== WORK REQUEST ==
Repeat the entries that follow, exactly as they are written.

--------

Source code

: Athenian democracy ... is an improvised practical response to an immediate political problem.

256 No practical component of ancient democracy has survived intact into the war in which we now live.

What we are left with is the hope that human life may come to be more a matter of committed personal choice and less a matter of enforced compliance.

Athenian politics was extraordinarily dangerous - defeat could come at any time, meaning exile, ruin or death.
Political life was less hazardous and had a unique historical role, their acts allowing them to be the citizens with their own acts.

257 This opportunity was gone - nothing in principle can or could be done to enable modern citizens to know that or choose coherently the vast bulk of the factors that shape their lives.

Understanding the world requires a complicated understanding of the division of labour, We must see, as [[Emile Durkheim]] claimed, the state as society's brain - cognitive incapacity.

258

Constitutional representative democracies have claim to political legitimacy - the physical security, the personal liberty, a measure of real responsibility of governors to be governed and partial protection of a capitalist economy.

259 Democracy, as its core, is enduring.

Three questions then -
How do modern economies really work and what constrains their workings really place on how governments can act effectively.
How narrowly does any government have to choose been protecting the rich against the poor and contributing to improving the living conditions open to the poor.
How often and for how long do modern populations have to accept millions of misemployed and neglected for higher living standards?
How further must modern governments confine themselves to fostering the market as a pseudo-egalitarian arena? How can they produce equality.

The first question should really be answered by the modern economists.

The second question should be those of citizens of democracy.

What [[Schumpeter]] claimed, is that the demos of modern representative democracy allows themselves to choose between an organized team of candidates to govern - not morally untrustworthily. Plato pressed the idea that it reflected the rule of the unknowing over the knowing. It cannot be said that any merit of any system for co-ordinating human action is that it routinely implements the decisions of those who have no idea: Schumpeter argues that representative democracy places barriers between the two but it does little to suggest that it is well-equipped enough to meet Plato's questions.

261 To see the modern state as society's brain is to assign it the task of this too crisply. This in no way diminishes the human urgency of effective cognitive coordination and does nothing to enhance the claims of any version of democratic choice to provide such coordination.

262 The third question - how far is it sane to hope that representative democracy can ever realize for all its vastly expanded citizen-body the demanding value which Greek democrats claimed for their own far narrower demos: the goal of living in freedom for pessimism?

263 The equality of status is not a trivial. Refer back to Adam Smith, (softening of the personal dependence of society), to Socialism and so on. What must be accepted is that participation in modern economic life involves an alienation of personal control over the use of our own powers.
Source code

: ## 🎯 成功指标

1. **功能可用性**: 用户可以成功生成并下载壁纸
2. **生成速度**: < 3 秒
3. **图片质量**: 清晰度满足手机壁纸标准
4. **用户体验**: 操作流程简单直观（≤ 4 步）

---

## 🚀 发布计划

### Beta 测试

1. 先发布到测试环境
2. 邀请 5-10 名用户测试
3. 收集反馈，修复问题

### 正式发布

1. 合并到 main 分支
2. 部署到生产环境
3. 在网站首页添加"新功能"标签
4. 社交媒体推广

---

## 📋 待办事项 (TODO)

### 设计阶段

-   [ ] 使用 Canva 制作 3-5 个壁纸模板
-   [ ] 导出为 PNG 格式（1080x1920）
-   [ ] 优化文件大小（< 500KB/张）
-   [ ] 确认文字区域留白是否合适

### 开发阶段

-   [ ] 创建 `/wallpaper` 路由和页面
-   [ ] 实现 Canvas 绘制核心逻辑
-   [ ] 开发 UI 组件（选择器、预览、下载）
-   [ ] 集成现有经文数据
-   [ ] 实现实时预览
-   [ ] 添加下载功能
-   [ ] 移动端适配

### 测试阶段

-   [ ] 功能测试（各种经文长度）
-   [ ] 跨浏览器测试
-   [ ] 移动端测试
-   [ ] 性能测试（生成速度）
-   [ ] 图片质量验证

--------

== OUTPUT ==
Source code

: Athenian democracy ... is an improvised practical response to an immediate political problem.

256 No practical component of ancient democracy has survived intact into the war in which we now live.

What we are left with is the hope that human life may come to be more a matter of committed personal choice and less a matter of enforced compliance.

Athenian politics was extraordinarily dangerous - defeat could come at any time, meaning exile, ruin or death.
Political life was less hazardous and had a unique historical role, their acts allowing them to be the citizens with their own acts.

257 This opportunity was gone - nothing in principle can or could be done to enable modern citizens to know that or choose coherently the vast bulk of the factors that shape their lives.

Understanding the world requires a complicated understanding of the division of labour, We must see, as [[Emile Durkheim]] claimed, the state as society's brain - cognitive incapacity.

258

Constitutional representative democracies have claim to political legitimacy - the physical security, the personal liberty, a measure of real responsibility of governors to be governed and partial protection of a capitalist economy.

259 Democracy, as its core, is enduring.

Three questions then -
How do modern economies really work and what constrains their workings really place on how governments can act effectively.
How narrowly does any government have to choose been protecting the rich against the poor and contributing to improving the living conditions open to the poor.
How often and for how long do modern populations have to accept millions of misemployed and neglected for higher living standards?
How further must modern governments confine themselves to fostering the market as a pseudo-egalitarian arena? How can they produce equality.

The first question should really be answered by the modern economists.

The second question should be those of citizens of democracy.

What [[Schumpeter]] claimed, is that the demos of modern representative democracy allows themselves to choose between an organized team of candidates to govern - not morally untrustworthily. Plato pressed the idea that it reflected the rule of the unknowing over the knowing. It cannot be said that any merit of any system for co-ordinating human action is that it routinely implements the decisions of those who have no idea: Schumpeter argues that representative democracy places barriers between the two but it does little to suggest that it is well-equipped enough to meet Plato's questions.

261 To see the modern state as society's brain is to assign it the task of this too crisply. This in no way diminishes the human urgency of effective cognitive coordination and does nothing to enhance the claims of any version of democratic choice to provide such coordination.

262 The third question - how far is it sane to hope that representative democracy can ever realize for all its vastly expanded citizen-body the demanding value which Greek democrats claimed for their own far narrower demos: the goal of living in freedom for pessimism?

263 The equality of status is not a trivial. Refer back to Adam Smith, (softening of the personal dependence of society), to Socialism and so on. What must be accepted is that participation in modern economic life involves an alienation of personal control over the use of our own powers.
Source code

: ## 🎯 成功指标

1. **功能可用性**: 用户可以成功生成并下载壁纸
2. **生成速度**: < 3 秒
3. **图片质量**: 清晰度满足手机壁纸标准
4. **用户体验**: 操作流程简单直观（≤ 4 步）

---

## 🚀 发布计划

### Beta 测试

1. 先发布到测试环境
2. 邀请 5-10 名用户测试
3. 收集反馈，修复问题

### 正式发布

1. 合并到 main 分支
2. 部署到生产环境
3. 在网站首页添加"新功能"标签
4. 社交媒体推广

---

## 📋 待办事项 (TODO)

### 设计阶段

-   [ ] 使用 Canva 制作 3-5 个壁纸模板
-   [ ] 导出为 PNG 格式（1080x1920）
-   [ ] 优化文件大小（< 500KB/张）
-   [ ] 确认文字区域留白是否合适

### 开发阶段

-   [ ] 创建 `/wallpaper` 路由和页面
-   [ ] 实现 Canvas 绘制核心逻辑
-   [ ] 开发 UI 组件（选择器、预览、下载）
-   [ ] 集成现有经文数据
-   [ ] 实现实时预览
-   [ ] 添加下载功能
-   [ ] 移动端适配

### 测试阶段

-   [ ] 功能测试（各种经文长度）
-   [ ] 跨浏览器测试
-   [ ] 移动端测试
-   [ ] 性能测试（生成速度）
-   [ ] 图片质量验证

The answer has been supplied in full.